Items that survive the pipeline reach on_item(item) (override it, or use a
pipeline, to store them — e.g. with the persistence layer).
Downloader middlewares¶
Middlewares wrap every download: they run in order on the way out
(process_request) and in reverse on the way back (process_response /
process_exception) — like Scrapy. Use them to inject headers, rotate
proxies/user-agents, short-circuit with a cached response, or recover from
errors.
from crawley.middlewares import DownloaderMiddleware
from crawley.spider import Request
class AuthHeaderMiddleware(DownloaderMiddleware):
def process_request(self, request, spider):
request.headers["Authorization"] = "Bearer ..."
return None # continue the download
def process_response(self, request, response, spider):
if response.status_code == 302:
return Request(response.headers["location"]) # reschedule
return response
def process_exception(self, request, exception, spider):
return None # propagate (or return a Response/Request)
class MySpider(Spider):
middlewares = [AuthHeaderMiddleware]
...
process_request->None(continue), aResponse(skip the download) or aRequest(reschedule).process_response-> aResponseor aRequest.process_exception->None(propagate), aResponseor aRequest.
All methods may be sync or async.
Rule-based crawling: CrawlSpider¶
CrawlSpider follows links automatically according to a list of Rules, each
built from a LinkExtractor.
from crawley.spiders import CrawlSpider, Rule, LinkExtractor
class SiteSpider(CrawlSpider):
start_urls = ["https://books.example/"]
rules = [
# paginate, just follow
Rule(LinkExtractor(allow=[r"/catalogue/page-\d+"])),
# product pages -> extract with parse_book
Rule(LinkExtractor(allow=[r"/catalogue/.+/index\.html"]),
callback="parse_book"),
]
def parse_book(self, response):
yield {"title": response.css_first("h1").text}
LinkExtractor(allow, deny, restrict_xpaths, restrict_css, tags, attrs, unique)
returns absolute, filtered links (allow/deny are regexes).
Sitemaps: SitemapSpider¶
Seed the crawl from one or more sitemap.xml files (sitemap indexes are
followed automatically):
from crawley.spiders import SitemapSpider
class NewsSpider(SitemapSpider):
sitemap_urls = ["https://news.example/sitemap.xml"]
def parse(self, response):
yield {"title": response.css_first("h1").text, "url": response.url}
JavaScript rendering¶
For client-side rendered / SPA sites, render pages with a headless browser
(Playwright).

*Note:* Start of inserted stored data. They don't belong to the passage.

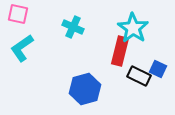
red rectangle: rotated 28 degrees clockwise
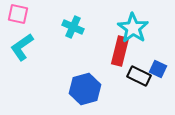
cyan L-shape: moved 1 px up
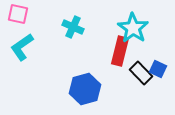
black rectangle: moved 2 px right, 3 px up; rotated 20 degrees clockwise
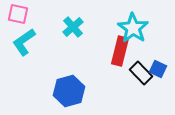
cyan cross: rotated 25 degrees clockwise
cyan L-shape: moved 2 px right, 5 px up
blue hexagon: moved 16 px left, 2 px down
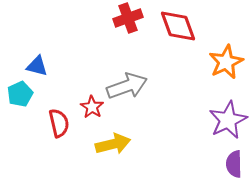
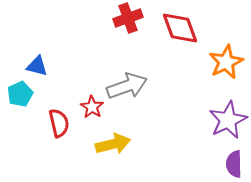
red diamond: moved 2 px right, 2 px down
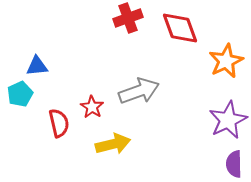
orange star: moved 1 px up
blue triangle: rotated 20 degrees counterclockwise
gray arrow: moved 12 px right, 5 px down
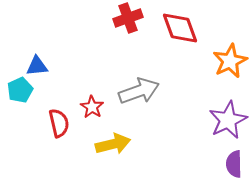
orange star: moved 4 px right
cyan pentagon: moved 4 px up
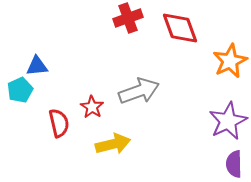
purple star: moved 1 px down
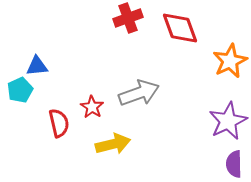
gray arrow: moved 2 px down
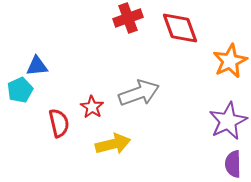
purple semicircle: moved 1 px left
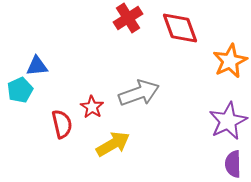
red cross: rotated 12 degrees counterclockwise
red semicircle: moved 3 px right, 1 px down
yellow arrow: rotated 16 degrees counterclockwise
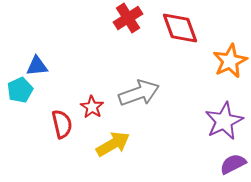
purple star: moved 4 px left
purple semicircle: rotated 64 degrees clockwise
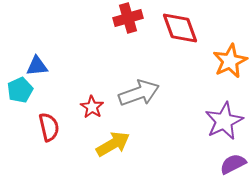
red cross: rotated 16 degrees clockwise
red semicircle: moved 13 px left, 3 px down
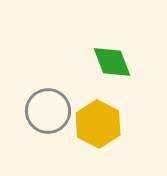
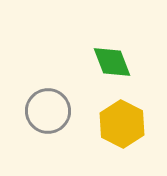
yellow hexagon: moved 24 px right
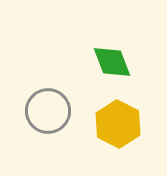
yellow hexagon: moved 4 px left
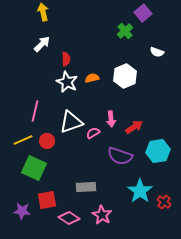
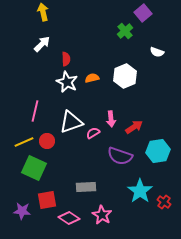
yellow line: moved 1 px right, 2 px down
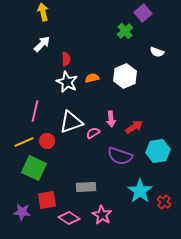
purple star: moved 1 px down
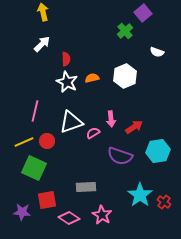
cyan star: moved 4 px down
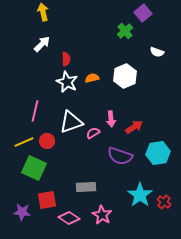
cyan hexagon: moved 2 px down
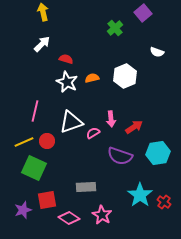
green cross: moved 10 px left, 3 px up
red semicircle: rotated 72 degrees counterclockwise
purple star: moved 1 px right, 2 px up; rotated 24 degrees counterclockwise
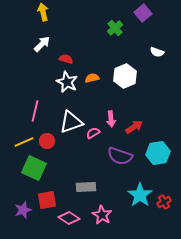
red cross: rotated 24 degrees clockwise
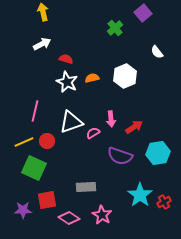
white arrow: rotated 18 degrees clockwise
white semicircle: rotated 32 degrees clockwise
purple star: rotated 18 degrees clockwise
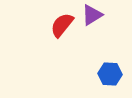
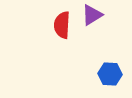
red semicircle: rotated 36 degrees counterclockwise
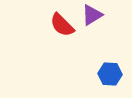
red semicircle: rotated 48 degrees counterclockwise
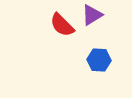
blue hexagon: moved 11 px left, 14 px up
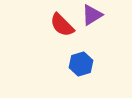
blue hexagon: moved 18 px left, 4 px down; rotated 20 degrees counterclockwise
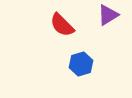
purple triangle: moved 16 px right
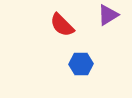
blue hexagon: rotated 15 degrees clockwise
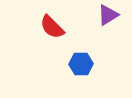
red semicircle: moved 10 px left, 2 px down
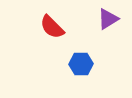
purple triangle: moved 4 px down
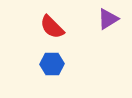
blue hexagon: moved 29 px left
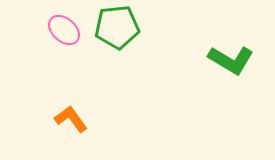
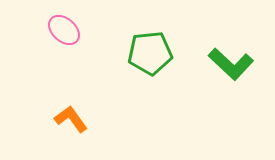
green pentagon: moved 33 px right, 26 px down
green L-shape: moved 4 px down; rotated 12 degrees clockwise
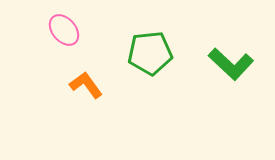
pink ellipse: rotated 8 degrees clockwise
orange L-shape: moved 15 px right, 34 px up
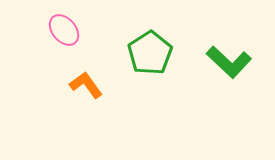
green pentagon: rotated 27 degrees counterclockwise
green L-shape: moved 2 px left, 2 px up
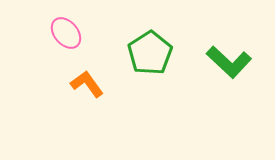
pink ellipse: moved 2 px right, 3 px down
orange L-shape: moved 1 px right, 1 px up
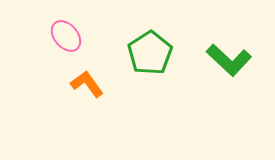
pink ellipse: moved 3 px down
green L-shape: moved 2 px up
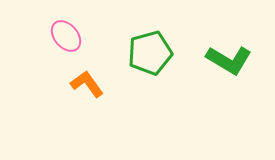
green pentagon: rotated 18 degrees clockwise
green L-shape: rotated 12 degrees counterclockwise
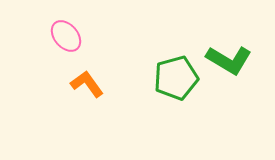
green pentagon: moved 26 px right, 25 px down
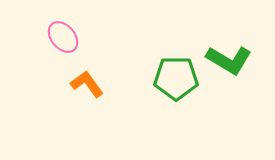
pink ellipse: moved 3 px left, 1 px down
green pentagon: rotated 15 degrees clockwise
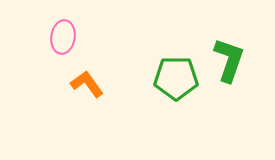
pink ellipse: rotated 48 degrees clockwise
green L-shape: rotated 102 degrees counterclockwise
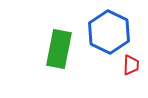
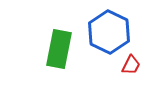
red trapezoid: rotated 25 degrees clockwise
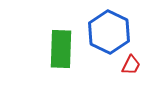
green rectangle: moved 2 px right; rotated 9 degrees counterclockwise
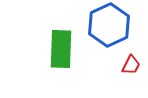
blue hexagon: moved 7 px up; rotated 9 degrees clockwise
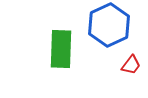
red trapezoid: rotated 10 degrees clockwise
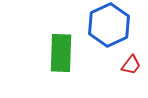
green rectangle: moved 4 px down
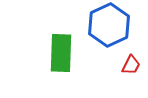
red trapezoid: rotated 10 degrees counterclockwise
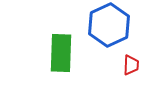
red trapezoid: rotated 25 degrees counterclockwise
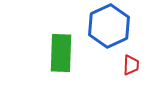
blue hexagon: moved 1 px down
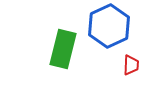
green rectangle: moved 2 px right, 4 px up; rotated 12 degrees clockwise
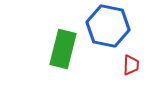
blue hexagon: moved 1 px left; rotated 24 degrees counterclockwise
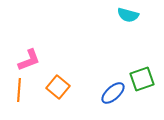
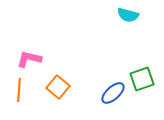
pink L-shape: moved 1 px up; rotated 145 degrees counterclockwise
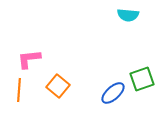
cyan semicircle: rotated 10 degrees counterclockwise
pink L-shape: rotated 20 degrees counterclockwise
orange square: moved 1 px up
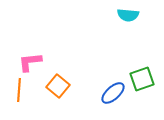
pink L-shape: moved 1 px right, 3 px down
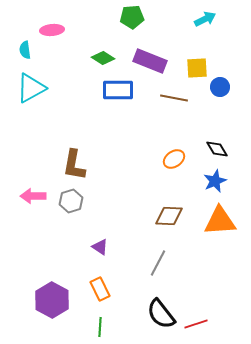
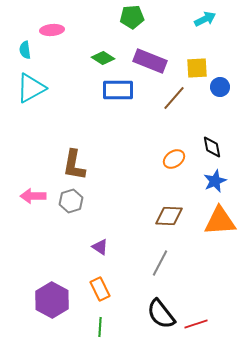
brown line: rotated 60 degrees counterclockwise
black diamond: moved 5 px left, 2 px up; rotated 20 degrees clockwise
gray line: moved 2 px right
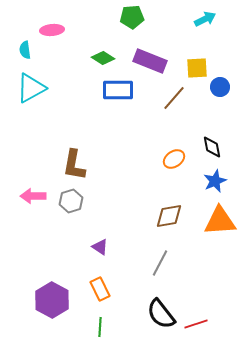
brown diamond: rotated 12 degrees counterclockwise
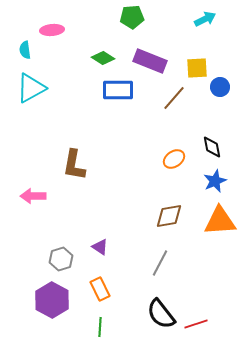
gray hexagon: moved 10 px left, 58 px down
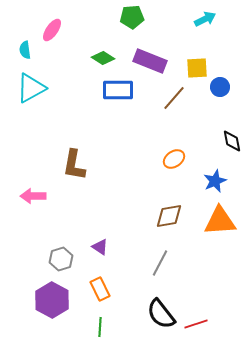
pink ellipse: rotated 50 degrees counterclockwise
black diamond: moved 20 px right, 6 px up
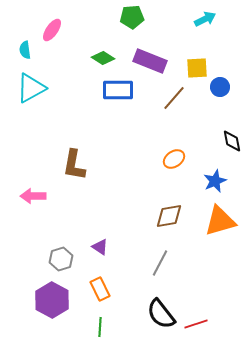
orange triangle: rotated 12 degrees counterclockwise
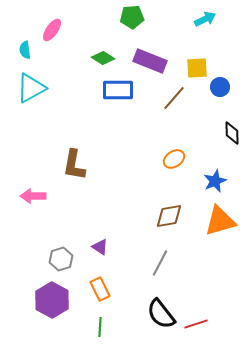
black diamond: moved 8 px up; rotated 10 degrees clockwise
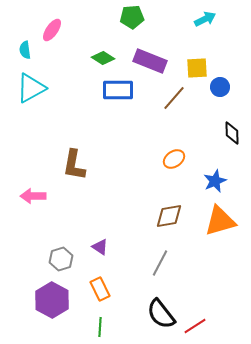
red line: moved 1 px left, 2 px down; rotated 15 degrees counterclockwise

Install the extra and the browser, then set render_js = True:
class SpaSpider(Spider):
start_urls = ["https://app.example/"]
render_js = True
playwright_options = {"browser_type": "chromium", "wait_for": "div.loaded"}
def parse(self, response):
yield {"title": response.css_first("h1").text}
Everything else (selectors, follow, pipelines, rules, rate limiting, retries)
works the same — only the download step changes.